Sbagliando si impara e solo chi non fa non sbaglia. Sono massime consolatorie e luoghi comuni, che però regalano un briciolo di speranza a chi colleziona fallimenti e sconfitte. D’altronde, la consolazione arriva anche dall’esempio di falliti celebri del passato, come Henry Ford, che fu cacciato dalle industrie automobilistiche prima di costruire la prima Ford, Steve Jobs, licenziato agli albori, o Albert Einstein, pessimo studente. Per realizzarsi, nella vita professionale quanto in amore, ci vuole una profonda riflessione dedicata ai passaggi che portano all’errore che, per sua natura, si ripeterà. Tanto che gli errori divengono parte di un “metodo scientifico e didattico” secondo cui sbagliare diventa il punto di forza per una filosofia di vita che punta… al successo.

Il fallimento positivo

L’errore non porta a un vicolo cieco se analizzato in profondità. Al contrario, conduce a una nuova strada. Insomma, ognuno di noi ha un piano che, sbagli inclusi, prima o poi funzionerà. Non bisogno quindi rinunciare, ma guardare “dentro” a questi errori. Ma come? Le chiavi del fallimento positivo sono il fulcro del libro Elogio del fallimento. Perché sbagliare fa bene (Sperling & Kupfer) di Francesca Corrado, economista, ricercatrice ed ex-fallita, che nel 2017 a Modena ha fondato la Scuola di Fallimento.

“Guardare ai propri fallimenti significa lavorare sulla propria consapevolezza, sui propri sogni e obiettivi per fare accadere ciò che si ritiene abbia valore – spiega Francesca Corrado -. Il metodo del fallimento punta a fare emergere le potenzialità delle persone, rafforzandole col tempo”.

Ingranaggi rotti che si possono riparare

Insomma, il fallimento è un feedback per ripensare a ciò che si vuole davvero. “L’errore fa tornare indietro – continua Corrado – rivivere i vari passaggi vissuti, in modo scientifico, e aiuta a proseguire con più tenacia”.

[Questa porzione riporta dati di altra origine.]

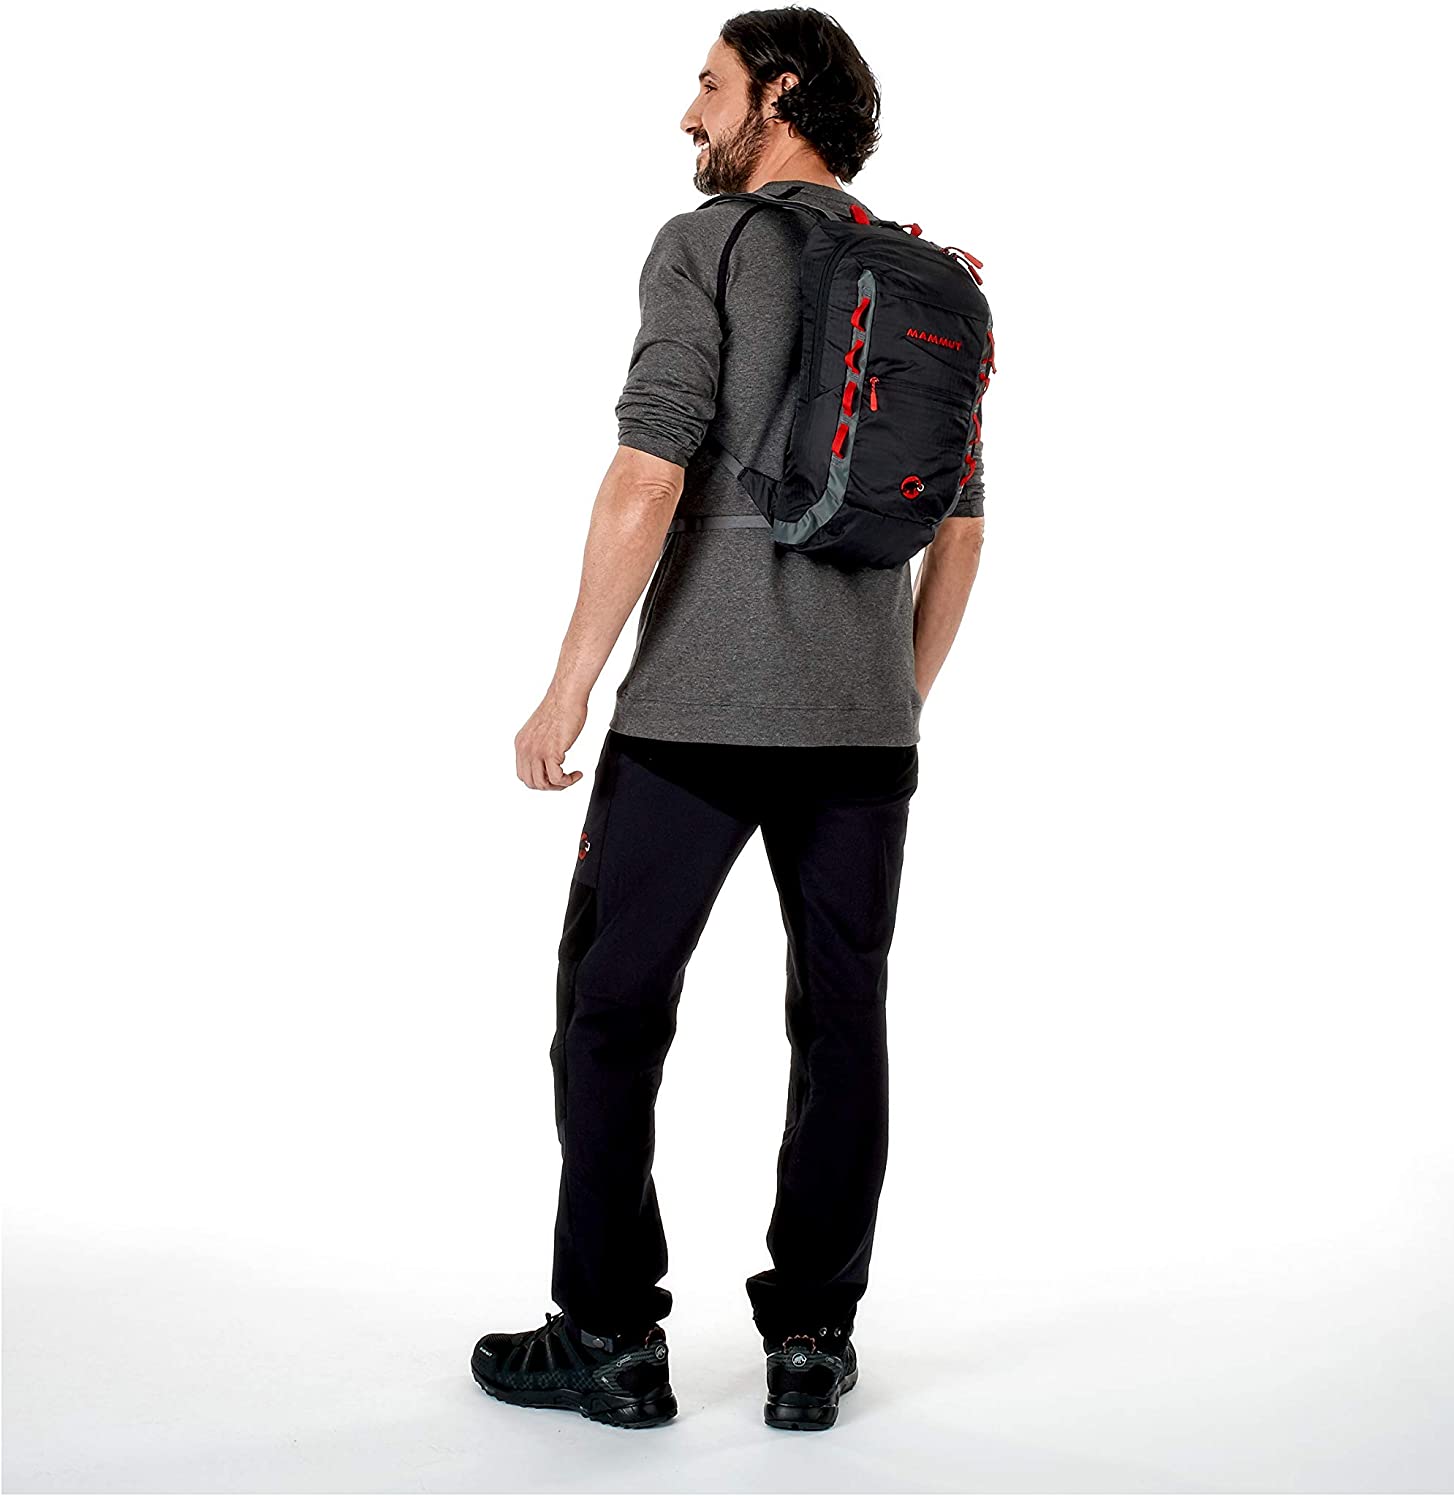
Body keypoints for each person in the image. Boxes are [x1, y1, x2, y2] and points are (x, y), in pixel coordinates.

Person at [471, 6, 986, 1432]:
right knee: (844, 1019)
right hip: (864, 737)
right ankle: (813, 1340)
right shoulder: (934, 278)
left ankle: (607, 1338)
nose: (688, 113)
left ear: (782, 93)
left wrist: (570, 680)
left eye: (709, 85)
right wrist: (893, 696)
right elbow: (962, 528)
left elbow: (649, 472)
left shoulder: (703, 246)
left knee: (611, 1008)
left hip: (694, 715)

Si può scoprire, ad esempio, di commettere sempre gli stessi errori, basati su una nostra debolezza, o una svista. Semplici ingranaggi rotti che però si possono riparare, e lavorare sull’errore fa diminuire la probabilità di un’ennesima sconfitta futura.

Un piano A, uno B e un piano Z

Per non rinunciare ai propri sogni inoltre è bene disporre contemporaneamente di un piano A, un piano B, e uno Z, riporta Ansa. Se il primo è l’obiettivo da raggiungere il secondo non è un piano alternativo se il primo fallisce, ma lo stesso piano da seguire cambiando le strategie. E il piano Z? È un piano a breve termine, che ha lo scopo di far recuperare le forze e le idee per elaborare un nuovo piano A se i primi due dovessero risultare fallimentari.

Avere un piano Z, quindi, consente di convivere con l’incertezza dei primi due. La cultura (sana) del fallimento, insomma, è la strada vincente per realizzarsi.